Parrott v. Shulkin, docket no. 2016-1450 (Fed. Cir. Mar. 13, 2017)

HELD: Where an attorney works in multiple locations, the correct method for calculating attorney fees is the local Consumer Price Index (CPI) approach, which is based on the cost of living where the legal services were actually performed, and the EAJA application should apportion the attorney’s “time to those locations and use[] the CPI for each locality.”

SUMMARY: The Equal Access to Justice Act (EAJA) provides for an hourly rate of $125 – and allows for an adjustment to this rate to reflect the increased cost of living. The increase is based on one of two calculations: the national Consumer Price Index (CPI) or the local CPI. The national approach focuses on the “national scope of the statutory cap and the ease of computation,” whereas the local approach focuses on where an attorney works and has an office.

In this case, Ms.
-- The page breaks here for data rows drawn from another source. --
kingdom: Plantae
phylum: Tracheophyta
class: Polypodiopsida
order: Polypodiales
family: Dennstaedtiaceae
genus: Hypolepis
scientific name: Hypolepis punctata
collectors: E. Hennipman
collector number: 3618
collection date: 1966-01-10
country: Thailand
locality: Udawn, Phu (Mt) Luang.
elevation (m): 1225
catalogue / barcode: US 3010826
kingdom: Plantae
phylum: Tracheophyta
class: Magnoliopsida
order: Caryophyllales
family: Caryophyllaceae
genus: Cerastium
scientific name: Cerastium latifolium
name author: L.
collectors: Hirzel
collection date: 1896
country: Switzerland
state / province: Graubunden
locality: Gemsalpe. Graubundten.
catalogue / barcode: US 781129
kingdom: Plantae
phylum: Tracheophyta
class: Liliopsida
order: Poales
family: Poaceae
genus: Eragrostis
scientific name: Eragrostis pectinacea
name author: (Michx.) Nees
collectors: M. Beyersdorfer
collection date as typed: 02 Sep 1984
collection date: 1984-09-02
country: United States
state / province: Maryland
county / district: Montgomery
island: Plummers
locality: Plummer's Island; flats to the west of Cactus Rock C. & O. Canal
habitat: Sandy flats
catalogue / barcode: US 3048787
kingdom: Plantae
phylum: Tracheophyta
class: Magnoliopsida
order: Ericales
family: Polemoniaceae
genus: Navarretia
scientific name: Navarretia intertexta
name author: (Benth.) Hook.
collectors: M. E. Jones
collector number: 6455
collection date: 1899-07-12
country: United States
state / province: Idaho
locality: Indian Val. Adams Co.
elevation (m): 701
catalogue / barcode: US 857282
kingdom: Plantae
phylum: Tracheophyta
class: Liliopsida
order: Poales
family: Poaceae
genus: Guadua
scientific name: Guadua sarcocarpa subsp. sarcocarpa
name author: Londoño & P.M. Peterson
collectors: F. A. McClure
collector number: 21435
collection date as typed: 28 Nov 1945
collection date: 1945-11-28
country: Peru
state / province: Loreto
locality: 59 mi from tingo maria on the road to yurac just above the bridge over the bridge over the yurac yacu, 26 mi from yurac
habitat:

Parrott’s attorney has his principal office in Dallas, Texas, with additional offices in San Francisco, California and Little Rock, Arkansas. The attorney worked on Ms. Parrott’s case at all three offices. In the EAJA application, he calculated the attorney fee using the CPI rate for Washington, DC. He asserted that this was consistent with the Court’s prior holding in Mannino v. West, 12 Vet.App. 242, 243 (1999), which applied “the local cost-of-living increase actually experienced … where work was performed nationally but always before the Court in Washington, DC.” The Secretary objected to the EAJA application, asserting that the appropriate rate was the CPI for Dallas, the location of the attorney’s principal office.

The CAVC disagreed with both parties, and determined that the fairer approach was to “use the local CPI to calculate the hourly rate for each of the three locations in which [the attorney] performed work and to then review [the attorney’s] itemized billing statement and apportion each billing entry to the firm office where the work resulting in the entry was performed.” Because this approach would require the Court “to seek additional information” from the appellant and her attorney and to “calculate four separate hourly rates,” the Court declined to take on this task and instead ruled that the attorney was entitled to the statutory $125 hourly rate.

On appeal to the Federal Circuit, the attorney argued that the “EAJA does not mandate a particular method for computing attorney fees,” and because statutory ambiguity should be construed in the veteran’s favor, he should be allowed to use the CPI approach that yields the highest fee. This “optimal yield” approach would allow the attorney to use the CPI for Washington, DC. The Secretary argued that the local CPI approach is more consistent with the language of the EAJA and produces fairer results. The Secretary resisted the “optimal yield” approach, noting that the EAJA is not a veterans benefits statute. He further argued that because the EAJA “represents a waiver of sovereign immunity … [it] should be strictly construed in the government’s favor.”

The Federal Circuit examined the language of the statute, discussed the relevant case law, and determined that “the local CPI approach, where a local CPI is available … is more consistent with EAJA than the national approach.” The Court held that the CAVC did not err in ruling that the local CPI approach was the correct calculation method, and that it correctly determined that the attorney’s EAJA application should have apportioned his time to the different locations of his offices and used the CPI’s for each locale.

The Federal Circuit disagreed with the proposed “optimal yield” approach, finding nothing in the statute that would permit a claim for “the highest fee.” The Court found that this approach “runs afoul of the statutory text and EAJA’s prohibition against windfalls.” The Court added that the doctrine of resolving interpretive doubt in the veteran’s favor does not apply to EAJA because EAJA is not a veterans benefits statute.

Finally, the attorney argued that the decision to award the statutory rate of $125 per hour was an abuse of discretion because the CAVC did not permit him to resubmit a corrected EAJA application. The Federal Circuit determined that it lacked jurisdiction “to review all discretionary actions” of the CAVC, and stated that its “jurisdiction attaches when the Veterans Court commits an abuse of discretion rising to the level of legal error.” The Court found that the CAVC “did not interpret any law or regulation in declining to permit [the attorney] to resubmit a corrected EAJA application.” Rather, the CAVC simply determined that the requested fee was not reasonable and “used its broad discretion” to calculate what it deemed an appropriate fee. The Court found no legal error in the CAVC’s ruling.